They had gone almost immediately to Paris, and had spent their days at
the Louvre and their evenings at the theatre. Roderick was divided in
mind as to whether Titian or Mademoiselle Delaporte was the greater
artist. They had come down through France to Genoa and Milan, had spent
a fortnight in Venice and another in Florence, and had now been a month
in Rome. Roderick had said that he meant to spend three months in simply
looking, absorbing, and reflecting, without putting pencil to paper. He
looked indefatigably, and certainly saw great things--things greater,
doubtless, at times, than the intentions of the artist. And yet he made
few false steps and wasted little time in theories of what he ought to
like and to dislike. He judged instinctively and passionately, but
never vulgarly. At Venice, for a couple of days, he had half a fit of
melancholy over the pretended discovery that he had missed his way, and
that the only proper vestment of plastic conceptions was the coloring
of Titian and Paul Veronese.
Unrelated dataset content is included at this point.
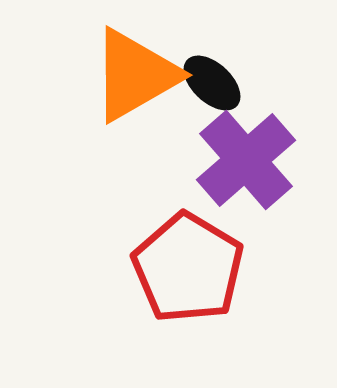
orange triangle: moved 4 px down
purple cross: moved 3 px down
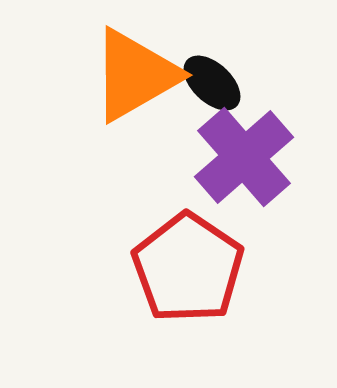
purple cross: moved 2 px left, 3 px up
red pentagon: rotated 3 degrees clockwise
Then one morning the two young men had
themselves rowed out to Torcello, and Roderick lay back for a couple
of hours watching a brown-breasted gondolier making superb muscular
movements, in high relief, against the sky of the Adriatic, and at the
end jerked himself up with a violence that nearly swamped the gondola,
and declared that the only thing worth living for was to make a colossal
bronze and set it aloft in the light of a public square.